Travail de sape en profondeur
Une vague de frappes sur la profondeur du dispositif russe qui en rappelle une autre : l’année dernière, avant leur grande offensive de l’été, les Ukrainiens avaient méthodiquement coupé les troupes ennemies de leurs arrières et de leur ravitaillement.
- Ce fut un travail de sape de longue haleine, pour lequel l’artillerie occidentale moderne, dotée d’une plus grande portée que les contre-batteries russes, a été particulièrement utile. Les obusiers français Caesar et les lanceurs de missiles américains HIMARS ont offert un avantage stratégique capital aux Ukrainiens.
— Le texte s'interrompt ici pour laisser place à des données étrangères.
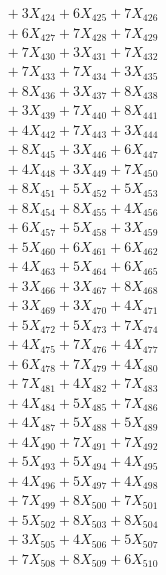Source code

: \documentclass[a4paper,10pt]{article}
\begin{document}
{\begin{align}
&\;  + 3 X_{424} + 6 X_{425} + 7 X_{426} \\[0.3ex]
&\;  + 6 X_{427} + 7 X_{428} + 7 X_{429} \\[0.5ex]\allowbreak
&\;  + 7 X_{430} + 3 X_{431} + 7 X_{432} \\[0.3ex]
&\;  + 7 X_{433} + 7 X_{434} + 3 X_{435} \\[0.3ex]
&\;  + 8 X_{436} + 3 X_{437} + 8 X_{438} \\[0.3ex]
&\;  + 3 X_{439} + 7 X_{440} + 8 X_{441} \\[0.3ex]
&\;  + 4 X_{442} + 7 X_{443} + 3 X_{444} \\[0.3ex]
&\;  + 8 X_{445} + 3 X_{446} + 6 X_{447} \\[0.3ex]
&\;  + 4 X_{448} + 3 X_{449} + 7 X_{450} \\[0.3ex]
&\;  + 8 X_{451} + 5 X_{452} + 5 X_{453} \\[0.3ex]
&\;  + 8 X_{454} + 8 X_{455} + 4 X_{456} \\[0.3ex]
&\;  + 6 X_{457} + 5 X_{458} + 3 X_{459} \\[0.5ex]\allowbreak
&\;  + 5 X_{460} + 6 X_{461} + 6 X_{462} \\[0.3ex]
&\;  + 4 X_{463} + 5 X_{464} + 6 X_{465} \\[0.3ex]
&\;  + 3 X_{466} + 3 X_{467} + 8 X_{468} \\[0.3ex]
&\;  + 3 X_{469} + 3 X_{470} + 4 X_{471} \\[0.3ex]
&\;  + 5 X_{472} + 5 X_{473} + 7 X_{474} \\[0.3ex]
&\;  + 4 X_{475} + 7 X_{476} + 4 X_{477} \\[0.3ex]
&\;  + 6 X_{478} + 7 X_{479} + 4 X_{480} \\[0.3ex]
&\;  + 7 X_{481} + 4 X_{482} + 7 X_{483} \\[0.3ex]
&\;  + 4 X_{484} + 5 X_{485} + 7 X_{486} \\[0.3ex]
&\;  + 4 X_{487} + 5 X_{488} + 5 X_{489} \\[0.5ex]\allowbreak
&\;  + 4 X_{490} + 7 X_{491} + 7 X_{492} \\[0.3ex]
&\;  + 5 X_{493} + 5 X_{494} + 4 X_{495} \\[0.3ex]
&\;  + 4 X_{496} + 5 X_{497} + 4 X_{498} \\[0.3ex]
&\;  + 7 X_{499} + 8 X_{500} + 7 X_{501} \\[0.3ex]
&\;  + 5 X_{502} + 8 X_{503} + 8 X_{504} \\[0.3ex]
&\;  + 3 X_{505} + 4 X_{506} + 5 X_{507} \\[0.3ex]
&\;  + 7 X_{508} + 8 X_{509} + 6 X_{510} \\[0.3ex]

\end{align}}
\end{document}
- Se pourrait-il qu’ils recommencent la même manœuvre, avec des drones explosifs, des groupes de partisans saboteurs, voire des forces spéciales en territoire russe ? C’est une quasi-certitude, même si c’est difficile d’avancer avec quelle ampleur, car les Ukrainiens sont aussi devenus des champions du contrôle de l’information.
- C’est d’ailleurs là un autre champ de bataille sur lequel ils travaillent psychologiquement les Russes avant d’attaquer. Les artilleurs ukrainiens se mettent en scène, assurant qu’ils ne frapperont pas les soldats russes qui transmettront des informations sur leurs propres lignes logistiques. L’important n’est même pas que ça fonctionne, mais plutôt de saper la confiance au sein de l’armée ennemie.
"Donnez-moi les coordonnées des dépôts et je ne frapperai pas les casernements d'où proviennent les infos" – une technique intéressante qui joue sur la pression psychologique… à voir ce qui en ressortira… https://t.co/YqksINNQH0
— Défense & Sécurité Internationale (@DSI_Magazine) May 3, 2023
Une phase déterminante de la guerre
L’offensive à venir – et la préparation des Russes, qui s’y attendent – déterminera probablement l’entrée d’une nouvelle phase dans la guerre. « Kiev comme Moscou jouent gros dans les mois qui viennent » rappelait Cédric Mas sur sa chaîne Mastodon. « Les Ukrainiens doivent montrer qu’ils peuvent vaincre (et donc que les soutenir est justifié). Poutine doit montrer qu’il ne peut être vaincu (et donc que le soutien à ses ennemis est inutile). L’armée ukrainienne n’a ainsi pas le droit à l’erreur faute de réserves, mais la Russie non plus car elle est plus isolée que jamais dans le monde. »
- L’offensive informationnelle fait ainsi rage dans les deux camps, d’autant qu’en Russie on prépare le Jour de la Victoire, le 9 mai, grand moment de patriotisme et de démonstrations militaires.
- Le Kremlin aurait sûrement adoré annoncer une victoire à Bakhmout pour l’occasion, et n’était pas loin de le faire, mais les Ukrainiens semblent avoir mené une contre-attaque pour repousser les troupes russes et les mercenaires de Wagner.
- La ville reste disputée, et les Russes devront y affecter encore plus de moyens. De toute évidence, leurs offensives de l’hiver, arrivées à bout de souffle, n’auront pas apporté grand-chose à part de l’usure. Or, les Ukrainiens semblent bien avoir déployé de nouvelles brigades maintenues en réserve. Quelque chose de très gros se prépare, et ces derniers ont l’initiative. Reste à voir ce qu’ils vont en faire.